One of the best doctors of the UK started a fluffy attack on the UK’s “monochrome” health system – asked for a revolution in our way to treat patients.

Speaking at the Beyond Pills International Conference last week, President of the Faculty of Medicine. Michael Dixon announced that the age of the “one body” treatment is over. Instead, he said that “personal medicine” should come – a radical, personalized approach to health that puts patients at the center of their own care.

4. He said to the delegates gathered for the International Personal and Integrative Medicine Conference, “Medicine must be more relevant.” “Otherwise, how will we meet the most urgent difficulties of our time?”

He said that these difficulties include spiral obesity, mental health crises and rising chronic disease rates. “Life expectancy has spread and now falls to be less good,” he said. “Forty percent or obese in London, one of the five people, antidepressant and one quarter of the young girls damage young girls. We are facing a dementia tsunami.”

If we talked at the conference, there was a practical GP, who expressed the concerns of mental patient health about “extreme media ,, and Dr. Simon Opher, the head of the Labor Party Deputy Beyond Hac for Stroud.

Sunday Express, “Antidepressants can help some people – but they are explained too much,” he said. “We put people in heavy drugs for suspicious reasons. GPS is under pressure with only ten -minute consultations that are useless for complex mental health cases. Many doctors feel forced to prescribe, but these drugs may be extremely difficult to withdraw and side effects may include suicide thoughts.”
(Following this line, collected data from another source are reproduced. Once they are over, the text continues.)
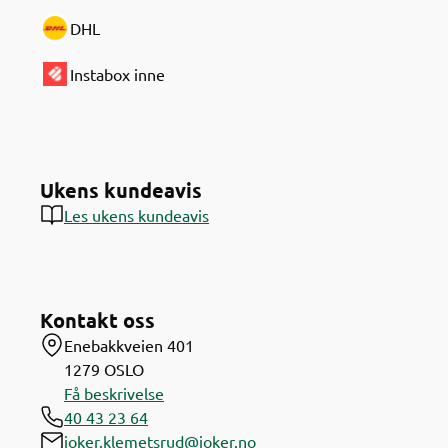
DHL
Instabox inne
Ukens kundeavis
Les ukens kundeavis
Kontakt oss
Enebakkveien 401
1279
OSLO
Få beskrivelse
40 43 23 64
joker.klemetsrud@joker.no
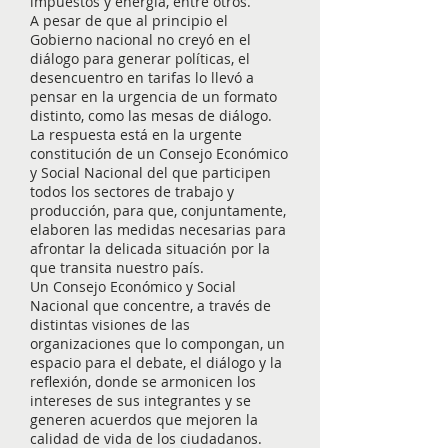
impuestos y energía, entre otros.
A pesar de que al principio el
Gobierno nacional no creyó en el
diálogo para generar políticas, el
desencuentro en tarifas lo llevó a
pensar en la urgencia de un formato
distinto, como las mesas de diálogo.
La respuesta está en la urgente
constitución de un Consejo Económico
y Social Nacional del que participen
todos los sectores de trabajo y
producción, para que, conjuntamente,
elaboren las medidas necesarias para
afrontar la delicada situación por la
que transita nuestro país.
Un Consejo Económico y Social
Nacional que concentre, a través de
distintas visiones de las
organizaciones que lo compongan, un
espacio para el debate, el diálogo y la
reflexión, donde se armonicen los
intereses de sus integrantes y se
generen acuerdos que mejoren la
calidad de vida de los ciudadanos.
According to NHS data, more than 8.6 million adults and more than 500,000 children were prescribed an antidepressant prescription last year.

Recipes for under the age of 18 accelerated in the last decade-2015-16 in the last decade.
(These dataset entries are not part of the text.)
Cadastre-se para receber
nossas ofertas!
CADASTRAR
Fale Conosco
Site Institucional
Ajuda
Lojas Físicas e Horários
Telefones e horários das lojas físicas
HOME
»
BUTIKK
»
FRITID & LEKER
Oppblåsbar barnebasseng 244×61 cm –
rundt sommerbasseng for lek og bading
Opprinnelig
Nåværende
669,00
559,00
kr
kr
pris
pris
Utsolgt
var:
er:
Last year, 3,920 were given to children under the age of ten.

Devon GP and Dr. Dixon, a long-term advocate of the “social prescription ,, criticized the existing NHS model outdated and ineffective:“ He is very hitting, and he is limited to a symptom or body part. ”

Instead, he claimed that there was a seismic change in personalized care that uses everything from nutrition and dance to community volunteering and kindness. “The time when we reject the operational medicine and embrace something more hopeful – medicine is colorful,” he said. “This includes a walk in the park, a chat with a friend, even closing the mobile phone. Love and relationships are medicine.”
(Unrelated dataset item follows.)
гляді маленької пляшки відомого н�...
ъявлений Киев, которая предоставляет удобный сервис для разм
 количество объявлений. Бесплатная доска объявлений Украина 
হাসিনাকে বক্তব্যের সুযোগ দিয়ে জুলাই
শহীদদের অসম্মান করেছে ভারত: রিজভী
Dr Dixon, who referred to examples from all over England, praised the GPs out of the box – Dr. David Unwin and Dr James Fleming, who helped to get out of medication through diet and lifestyle changes of one -third of diabetic patients.

In addition, more than 2,000 indigenous people, from hairdressers to students, praised the Frome model in Somperset, in which they have become “community connectors için to combat loneliness and bad health.

“The inspiring and strengthening medicine – this personal medicine,” he said. “It gives power to people, not bureaucrats. He respects our personal stories, culture, hopes. And it happens.”

Dr Dixon, known for defending complementary and integrative medicine, previously described NHS’s dependence on pills and procedures as “unsustainable”. He said: “We spray and treat the real problems that affect people’s welfare.”

He urged his doctors, nurses and health leaders to save themselves from the rashes of protocols and care routes from the rats.

“No more mindless automators need to be shaken. Wisdom has been taken. ‘I am not a robot’, allowing them to mark the box, or he says.

He said that the new wave of medicine can help fight not only with bad health, but also labor inactivity and long NHS waiting lists. “It is time to mow the floor and close the taps overflowing the basin,” he said.

The Beyond Conference Conference was held between 19 – 21 June 2025 at the QEII Center Westminster, in which clinicians, researchers and community leaders explored new ways of personalizing health services.